◆ TEXT SECTION:
════════

The recent glibc FMA optimization
And why the commit message alone does not give all the context
A recent Phoronix article brought some attention to glibc’s FMA (fused multiply-addition) math optimisations on x86, and, based on the comments, some people are confused about what it means and why it matters.
I added some context to the cover letter, and I will provide a more thorough explanation of why the current FMA implementation in glibc is really slow, why it might become important to have a faster FMA implementation, and where this improvement could make a difference.
The Wikipedia article provides an extensive explanation of FMA. What is important to note is that all the C standards specify that the fma functions should be correctly rounded in all supported rounding modes, and that glibc assumes and requires this. Any precision issue is considered a bug, and any new implementation is supposed to follow the C standard (there are still some discussions about errno handling though).
The next glibc version, 2.43, imported even more implementations from CORE-MATH to provide correctly rounded implementations of the high-level math functions acosh, asinh, atanh, erf, erfc, lgamma, and tgamma. These are the functions that showed the worst precision, with some results differing by 7 ulps from the expected result.

════════

◆ RECORD SET:
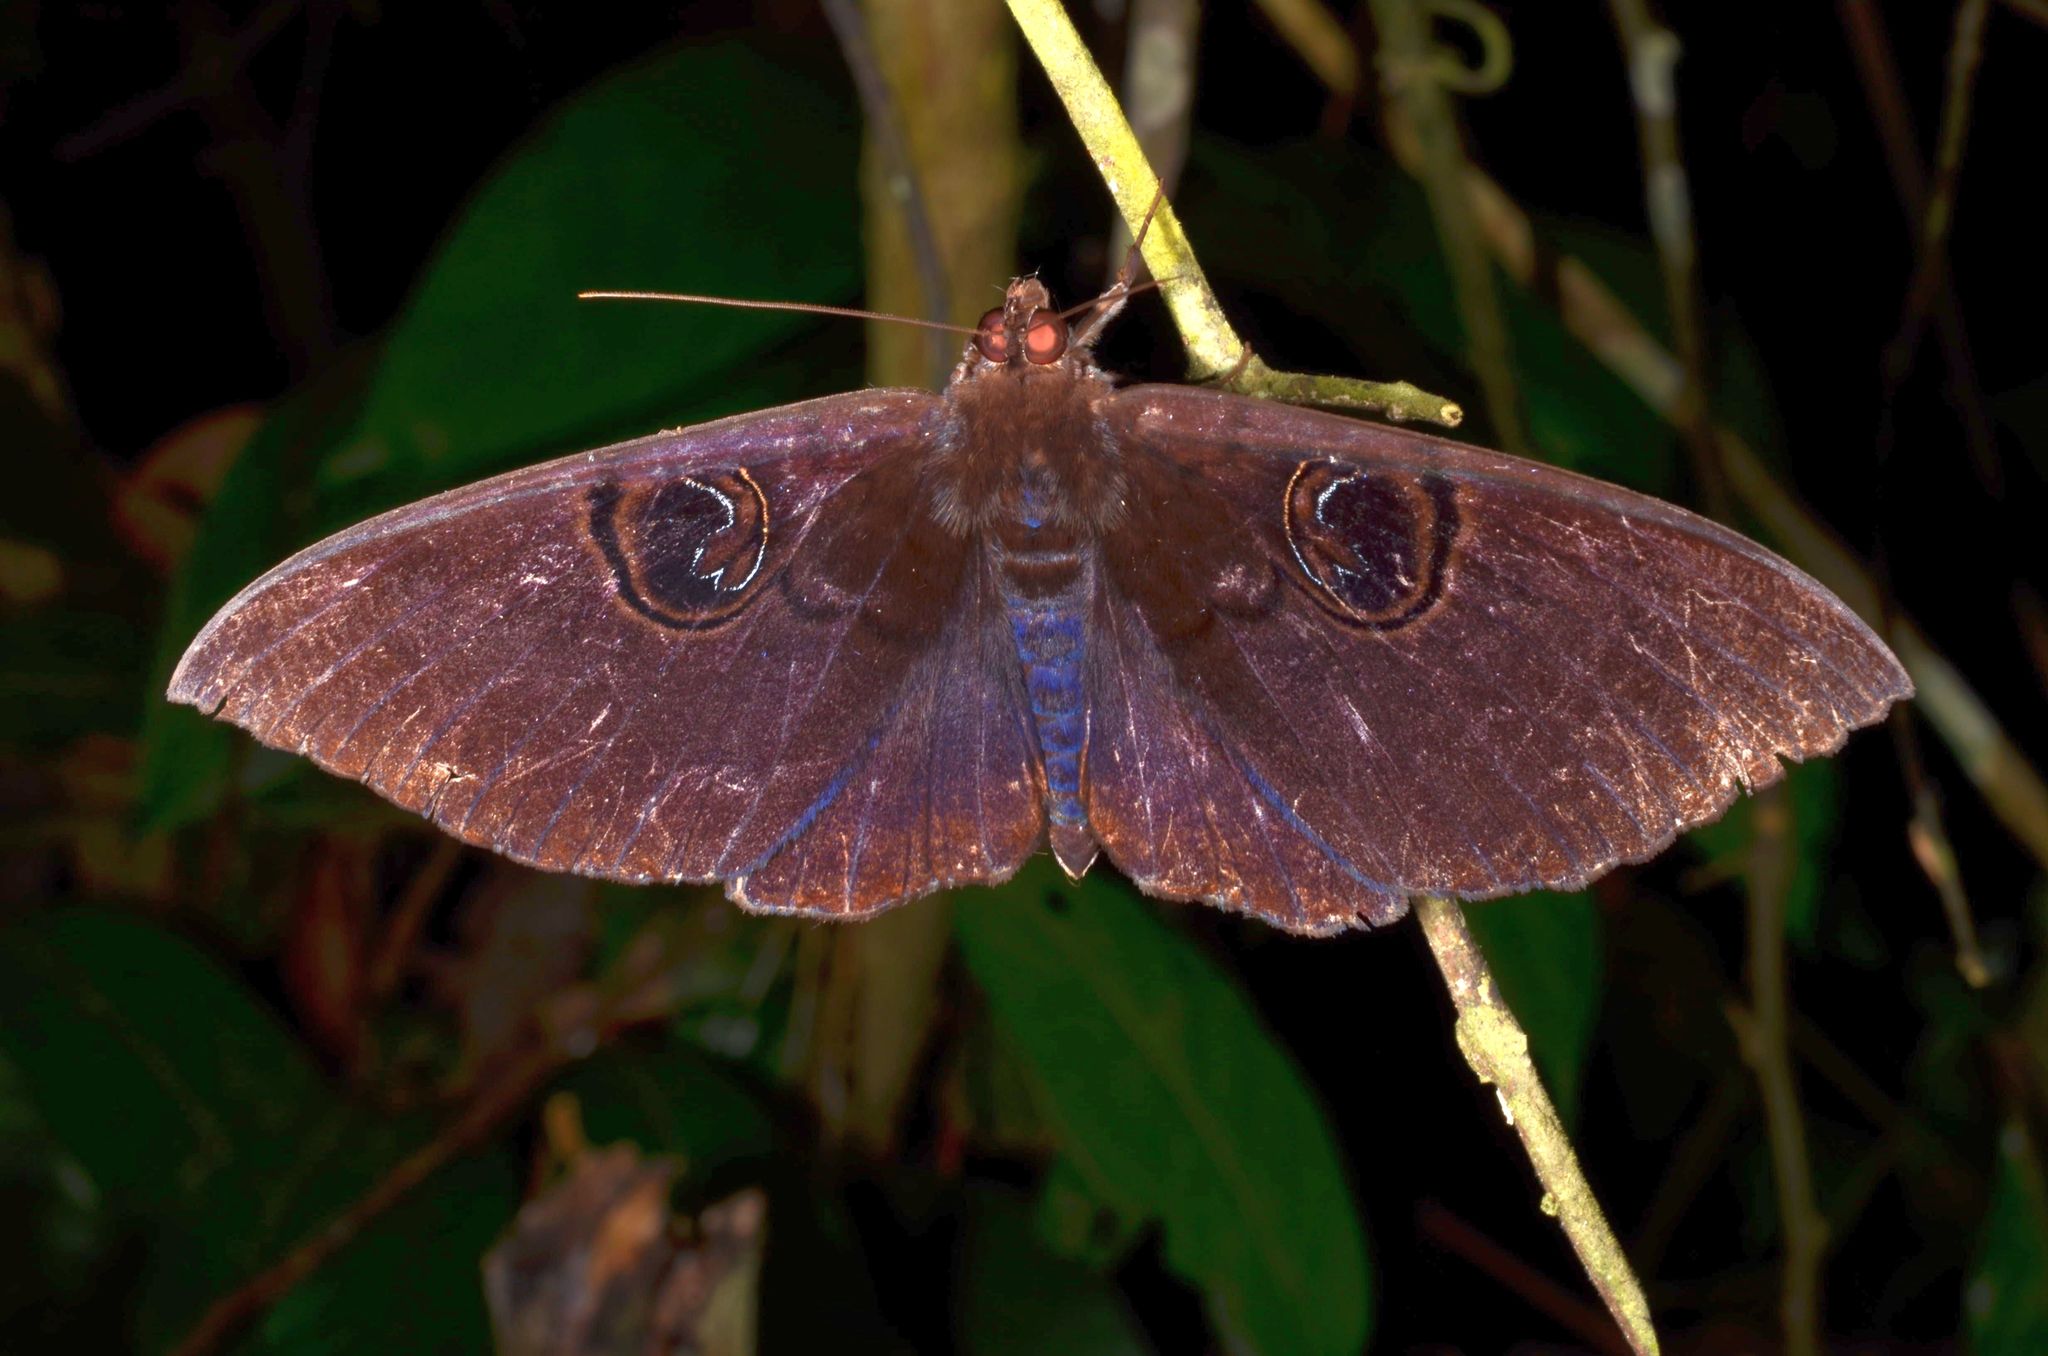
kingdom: Animalia
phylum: Arthropoda
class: Insecta
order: Lepidoptera
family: Erebidae
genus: Erebus
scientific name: Erebus caprimulgus
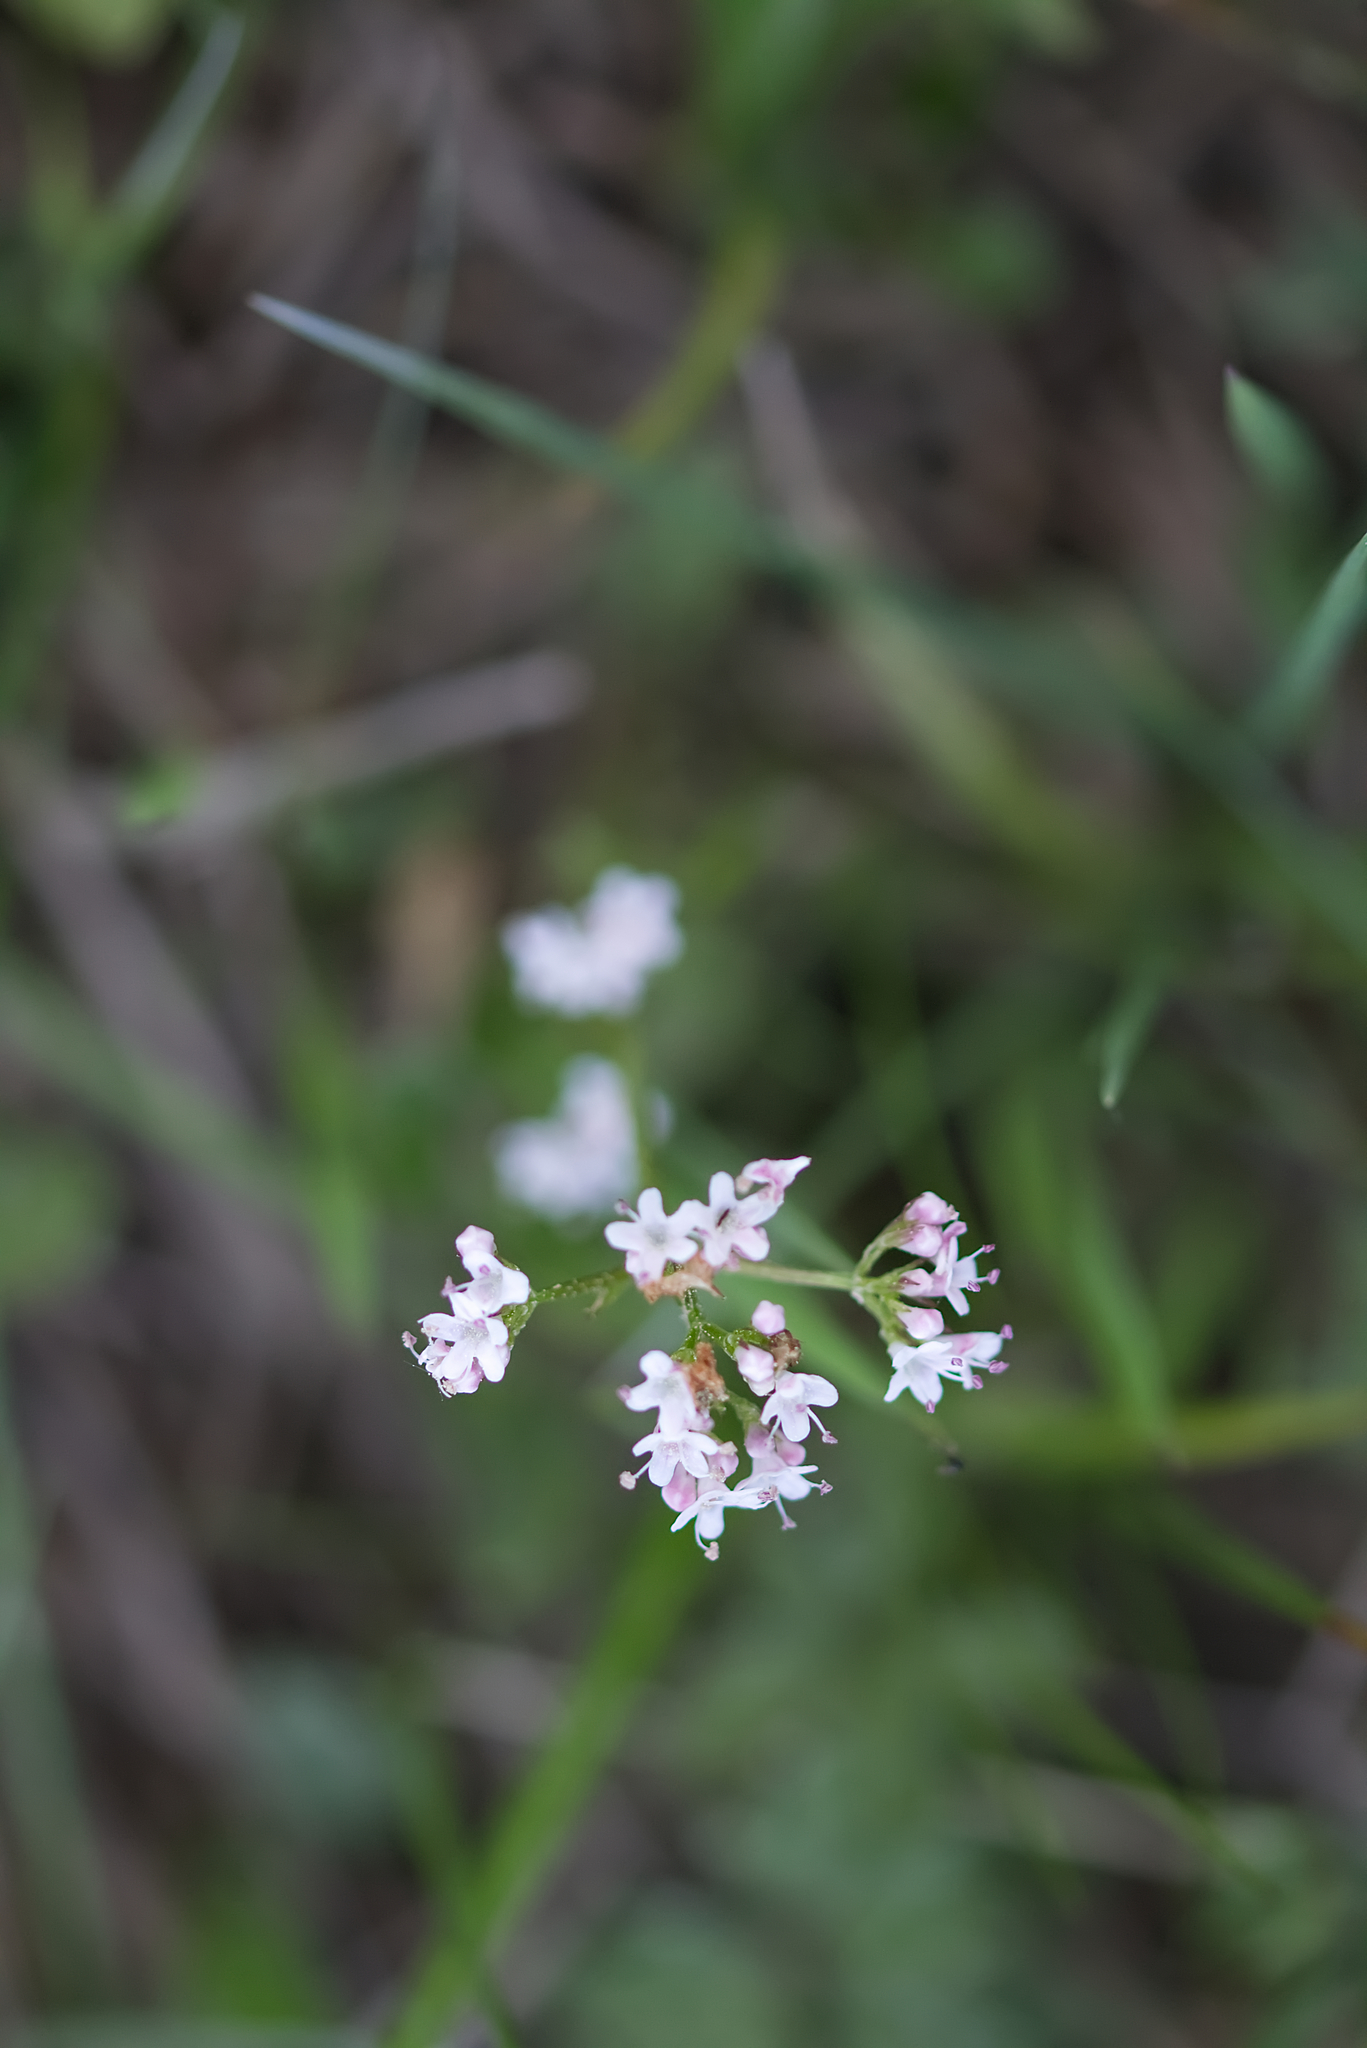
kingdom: Plantae
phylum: Tracheophyta
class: Magnoliopsida
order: Dipsacales
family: Caprifoliaceae
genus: Valeriana
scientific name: Valeriana dioica
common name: Marsh valerian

════════

◆ SET EXERCISE A:
In the text on the glibc FMA optimization, which glibc version imported more implementations from CORE-MATH?
◆ SET EXERCISE B:
Rewrite the glibc FMA text from "The recent glibc" down to "make a difference.", putting "GNU libc" wherever "glibc" appears.

◆ FINISHED ANSWER A:
Version 2.43.

◆ FINISHED ANSWER B:
The recent GNU libc FMA optimization
And why the commit message alone does not give all the context
A recent Phoronix article brought some attention to GNU libc’s FMA (fused multiply-addition) math optimisations on x86, and, based on the comments, some people are confused about what it means and why it matters.
I added some context to the cover letter, and I will provide a more thorough explanation of why the current FMA implementation in GNU libc is really slow, why it might become important to have a faster FMA implementation, and where this improvement could make a difference.